A Short Course in Differential Topology

This book is offered as an entry in Cambridge University Press’s “program of undergraduate and beginning graduate-level textbooks for core courses, new courses, and interdisciplinary courses in pure and applied mathematics.” It qualifies under the first title: differential topology is something everyone should know — no mathematics program (especially at the graduate level) should be without a few offerings in this area. For such studies, the present book is excellent.

It scores on a number of counts: It does a solid job on the big topics that launch the subject, i.e., manifolds, the tangent space, the cotangent space — the usual suspects, as Claude Rains would have it (also of differential geometry). The author is to be commended for inserting, before he gets to the all-important material on bundles, a charter on such things as the notion of rank of a smooth map between manifolds, the inverse function theorem, regular values, and even the difference between an immersion and an imbedding: he is dotting some important i’s and crossing some important t’s. But then it’s on to the topics of bundles, specifically vector bundles, naturally culminating with a discussion of the tangent and cotangent bundles. In this context it is noteworthy that Dundas spends a good deal of space on constructions on bundles, e.g. the induced bundle, Whitney sums, and normal bundles.

After that, he does on to deal with integrability, with an explicit emphasis on flows. This is of course a very good thing to do, given, for example, the approach to Morse theory using dynamical systems. And integration on manifolds is clearly a titanic theme in its own right, ubiquitous in modern mathematics. I’m reminded of what is probably the first place I saw this material, namely, Spivak’s timeless little classic, Calculus on Manifolds.

The book starts with some marvelous and — at least to me — unexpected motivations, to wit, a discussion of how a robot’s arm operating in 3-space sweeps out surprising manifolds (like the torus), a discussion of the configuration space of a pair of electrons, and a discussion of state spaces and fibre bundles. Engineers and physicists should be happy, particularly in these days of ecumenism: witness the role quantum field theory plays in low-dimensional topology.

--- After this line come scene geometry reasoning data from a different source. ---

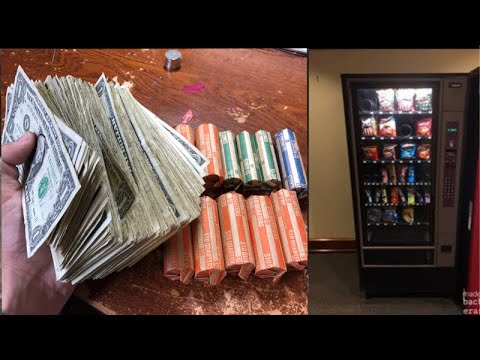
The height and width of the screenshot is (360, 480). Find the location of `floor`. floor is located at coordinates (341, 288).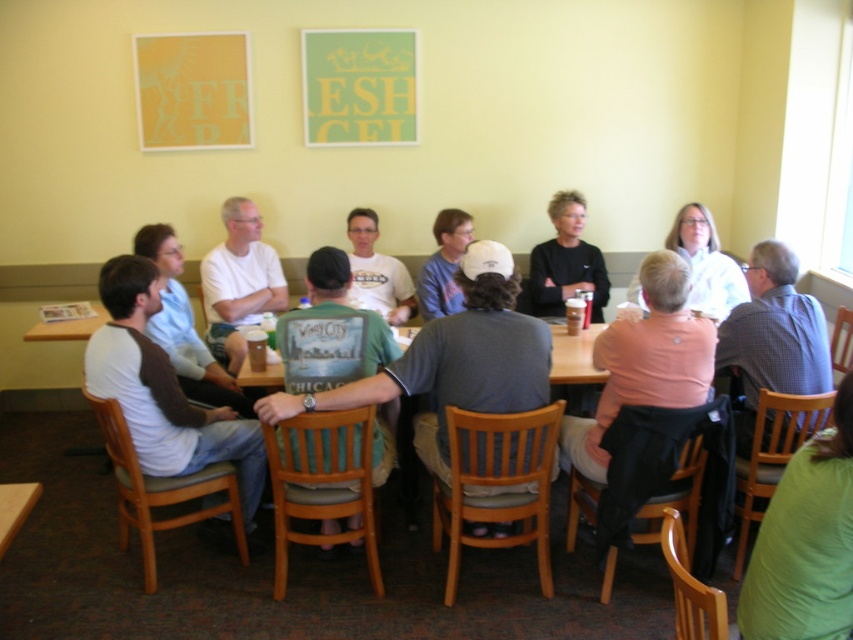
Question: Which object appears closest to the camera in this image?

Choices:
 (A) matte gray shirt at center
 (B) green fabric shirt at lower right
 (C) black matte shirt at center

Answer: (B)

Question: Can you confirm if green fabric shirt at lower right is positioned to the left of gray cotton shirt at center?

Choices:
 (A) yes
 (B) no

Answer: (B)

Question: Does white cotton shirt at left have a smaller size compared to white t-shirt at center?

Choices:
 (A) no
 (B) yes

Answer: (A)

Question: Is black matte shirt at center to the right of matte gray shirt at center from the viewer's perspective?

Choices:
 (A) no
 (B) yes

Answer: (B)

Question: Which point is farther to the camera?

Choices:
 (A) (828, 572)
 (B) (177, 381)
 (C) (393, 298)
 (D) (714, 252)

Answer: (C)

Question: Among these objects, which one is farthest from the camera?

Choices:
 (A) matte gray shirt at center
 (B) black matte shirt at center
 (C) white cotton shirt at left
 (D) white matte shirt at upper center

Answer: (B)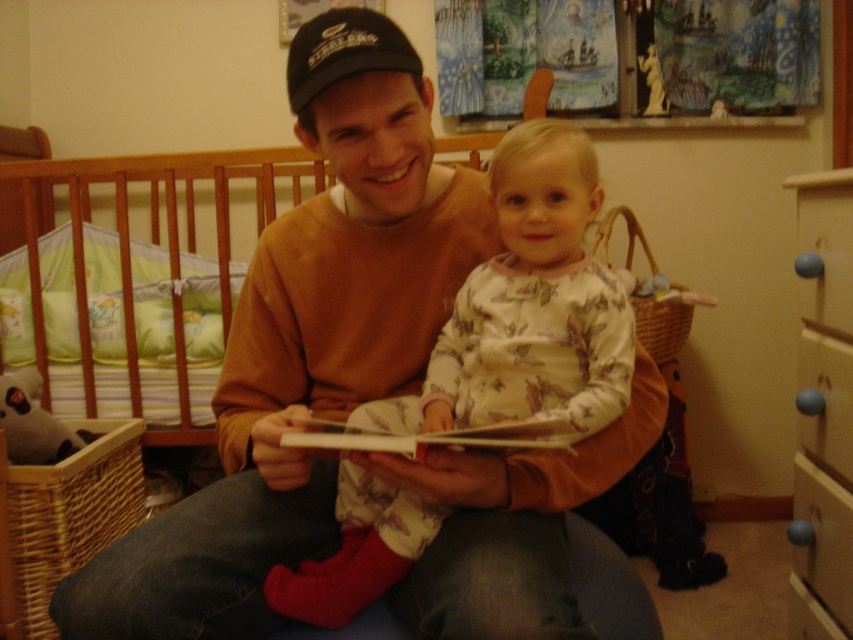
Can you confirm if blue plastic drawer at lower right is thinner than black fabric baseball cap at upper center?

Correct, blue plastic drawer at lower right's width is less than black fabric baseball cap at upper center's.

Where is `blue plastic drawer at lower right`? This screenshot has width=853, height=640. blue plastic drawer at lower right is located at coordinates (819, 554).

Does matte orange sweater at center have a larger size compared to green fabric crib at left?

Incorrect, matte orange sweater at center is not larger than green fabric crib at left.

Does matte orange sweater at center have a greater width compared to green fabric crib at left?

No.

Between point (276, 225) and point (36, 241), which one is positioned behind?

The point (36, 241) is more distant.

At what (x,y) coordinates should I click in order to perform the action: click on matte orange sweater at center. Please return your answer as a coordinate pair (x, y). The height and width of the screenshot is (640, 853). Looking at the image, I should click on (300, 369).

Which is more to the left, fluffy white onesie at center or green fabric crib at left?

green fabric crib at left is more to the left.

Between fluffy white onesie at center and green fabric crib at left, which one appears on the right side from the viewer's perspective?

Positioned to the right is fluffy white onesie at center.

The image size is (853, 640). Describe the element at coordinates (529, 307) in the screenshot. I see `fluffy white onesie at center` at that location.

Find the location of a particular element. fluffy white onesie at center is located at coordinates (529, 307).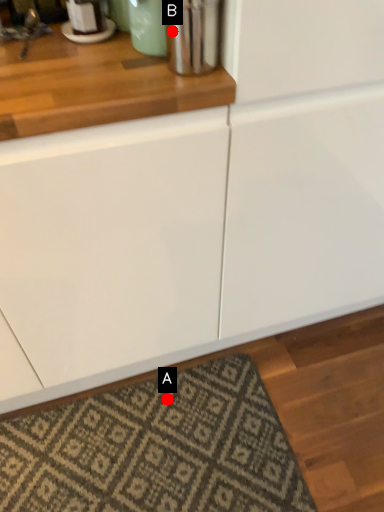
Question: Two points are circled on the image, labeled by A and B beside each circle. Which point appears closest to the camera in this image?

Choices:
 (A) A is closer
 (B) B is closer

Answer: (B)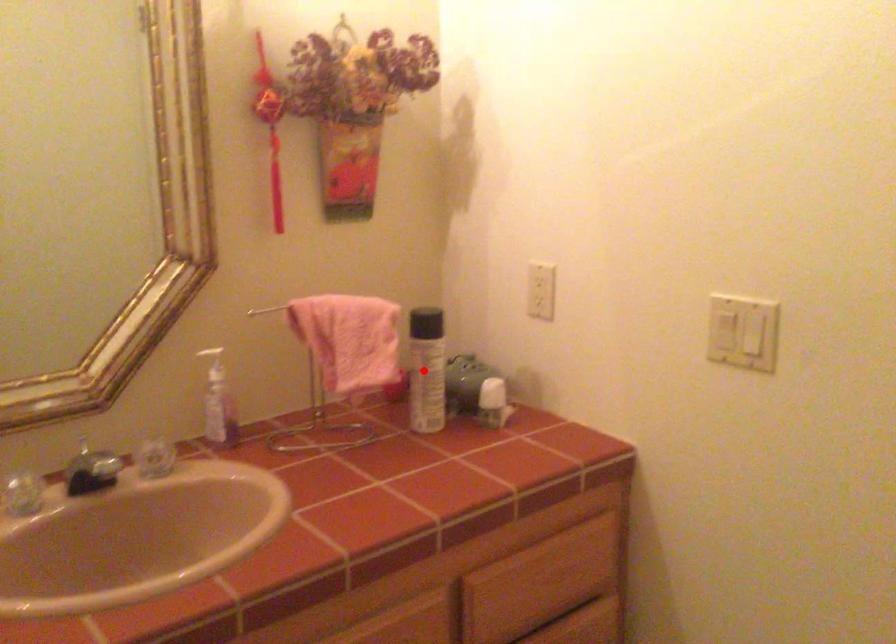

This Short Course in Differential Topology is first and foremost a textbook for mathematics students of the right level, and so is full of exercises. Dundas includes an appendix containing hints: so, do the exercises. Speaking of appendices, he also includes one on point set topology, and it’s quite complete. Still, the student should already know this material, and this appendix should serve only as a reference. Finally, I very much like the way the book is laid out: big margins just asking to be doodled all over, excellent delineation of things (numbered definitions, theorems, examples, notes, and exercises, and so on), and a good and engaging writing style — cf. p. 117, for example: Exercise 5.5.14 included the phrase, “There is an even groovier description of TSⁿ …” You gotta love it. It looks like a very good book.

Michael Berg is Professor of Mathematics at Loyola Marymount University in Los Angeles.